#### Excerpted data
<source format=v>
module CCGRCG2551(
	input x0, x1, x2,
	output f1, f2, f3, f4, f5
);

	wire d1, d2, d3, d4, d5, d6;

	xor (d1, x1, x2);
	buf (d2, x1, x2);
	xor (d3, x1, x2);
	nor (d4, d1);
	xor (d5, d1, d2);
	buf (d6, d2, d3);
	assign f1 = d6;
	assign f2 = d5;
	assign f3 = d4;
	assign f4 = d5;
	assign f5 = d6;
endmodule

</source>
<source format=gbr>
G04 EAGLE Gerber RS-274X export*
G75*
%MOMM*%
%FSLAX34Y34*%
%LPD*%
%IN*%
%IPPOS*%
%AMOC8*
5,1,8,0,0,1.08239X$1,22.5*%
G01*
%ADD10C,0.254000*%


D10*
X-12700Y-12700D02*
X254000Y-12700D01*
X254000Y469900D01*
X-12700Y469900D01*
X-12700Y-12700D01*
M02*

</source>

---

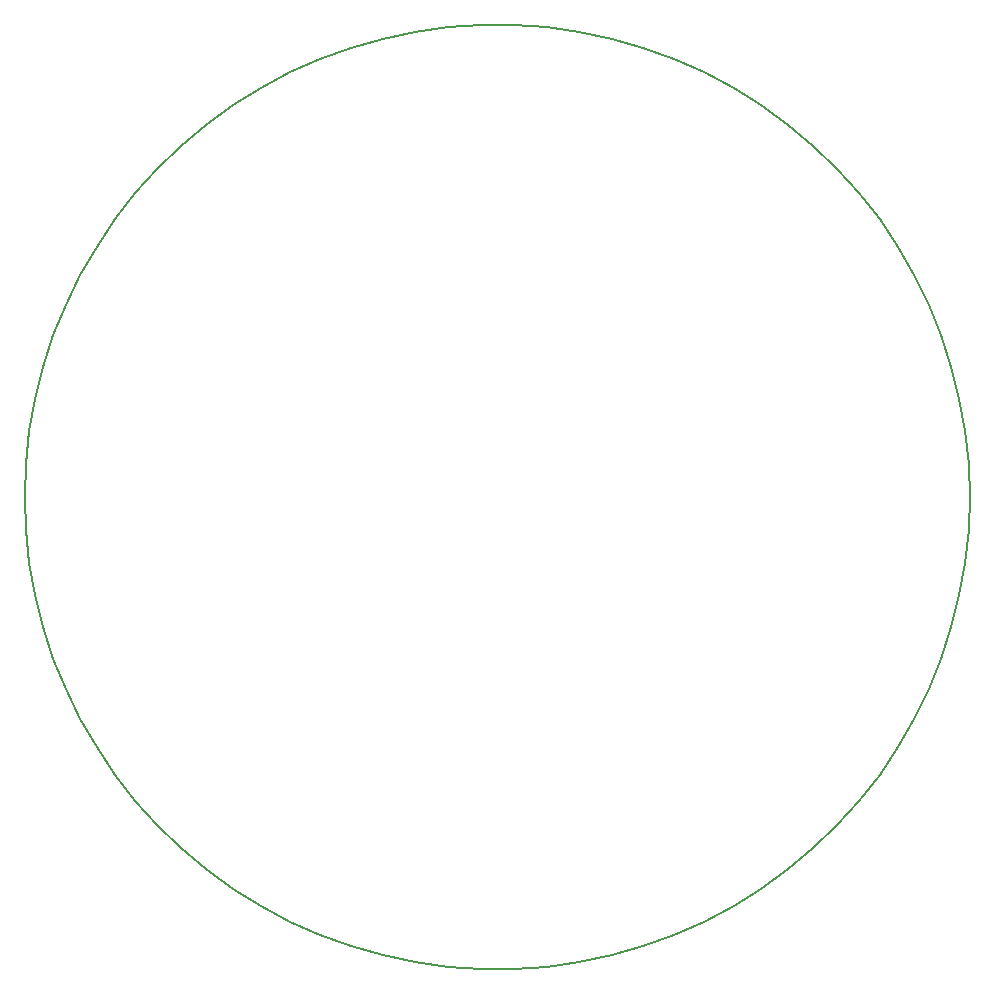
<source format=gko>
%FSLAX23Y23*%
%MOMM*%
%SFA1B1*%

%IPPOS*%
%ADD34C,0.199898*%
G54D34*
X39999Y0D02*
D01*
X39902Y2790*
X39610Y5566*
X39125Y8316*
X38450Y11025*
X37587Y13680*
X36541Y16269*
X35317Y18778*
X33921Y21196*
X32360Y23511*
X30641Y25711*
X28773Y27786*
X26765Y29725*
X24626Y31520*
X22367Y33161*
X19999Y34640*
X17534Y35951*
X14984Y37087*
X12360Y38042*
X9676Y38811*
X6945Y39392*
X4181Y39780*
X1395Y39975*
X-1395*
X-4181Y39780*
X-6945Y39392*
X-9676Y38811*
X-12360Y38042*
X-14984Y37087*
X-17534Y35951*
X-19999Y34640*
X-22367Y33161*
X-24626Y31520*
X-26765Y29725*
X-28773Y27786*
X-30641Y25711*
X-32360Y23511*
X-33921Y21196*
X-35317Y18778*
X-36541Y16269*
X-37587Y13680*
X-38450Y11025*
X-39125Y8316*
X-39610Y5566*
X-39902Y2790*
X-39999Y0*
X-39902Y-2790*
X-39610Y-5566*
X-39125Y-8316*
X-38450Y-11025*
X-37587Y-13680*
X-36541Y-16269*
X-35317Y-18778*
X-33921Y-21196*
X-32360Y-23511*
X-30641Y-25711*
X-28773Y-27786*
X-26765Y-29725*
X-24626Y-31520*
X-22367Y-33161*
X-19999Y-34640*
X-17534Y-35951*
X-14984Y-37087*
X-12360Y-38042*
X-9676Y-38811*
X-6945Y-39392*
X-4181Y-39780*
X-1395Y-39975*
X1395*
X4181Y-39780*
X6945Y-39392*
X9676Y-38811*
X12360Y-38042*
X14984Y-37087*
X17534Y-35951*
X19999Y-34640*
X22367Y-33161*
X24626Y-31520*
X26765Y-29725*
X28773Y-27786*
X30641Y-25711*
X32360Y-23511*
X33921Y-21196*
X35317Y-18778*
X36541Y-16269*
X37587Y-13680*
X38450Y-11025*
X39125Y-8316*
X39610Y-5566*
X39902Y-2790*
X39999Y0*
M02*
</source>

#### Your assignment
Take the lines above from the one containing "X26765Y29725*" to the one containing "X19999Y-34640*" and retype them exactly, both ends included, with nothing added.

#### Solution below
X26765Y29725*
X24626Y31520*
X22367Y33161*
X19999Y34640*
X17534Y35951*
X14984Y37087*
X12360Y38042*
X9676Y38811*
X6945Y39392*
X4181Y39780*
X1395Y39975*
X-1395*
X-4181Y39780*
X-6945Y39392*
X-9676Y38811*
X-12360Y38042*
X-14984Y37087*
X-17534Y35951*
X-19999Y34640*
X-22367Y33161*
X-24626Y31520*
X-26765Y29725*
X-28773Y27786*
X-30641Y25711*
X-32360Y23511*
X-33921Y21196*
X-35317Y18778*
X-36541Y16269*
X-37587Y13680*
X-38450Y11025*
X-39125Y8316*
X-39610Y5566*
X-39902Y2790*
X-39999Y0*
X-39902Y-2790*
X-39610Y-5566*
X-39125Y-8316*
X-38450Y-11025*
X-37587Y-13680*
X-36541Y-16269*
X-35317Y-18778*
X-33921Y-21196*
X-32360Y-23511*
X-30641Y-25711*
X-28773Y-27786*
X-26765Y-29725*
X-24626Y-31520*
X-22367Y-33161*
X-19999Y-34640*
X-17534Y-35951*
X-14984Y-37087*
X-12360Y-38042*
X-9676Y-38811*
X-6945Y-39392*
X-4181Y-39780*
X-1395Y-39975*
X1395*
X4181Y-39780*
X6945Y-39392*
X9676Y-38811*
X12360Y-38042*
X14984Y-37087*
X17534Y-35951*
X19999Y-34640*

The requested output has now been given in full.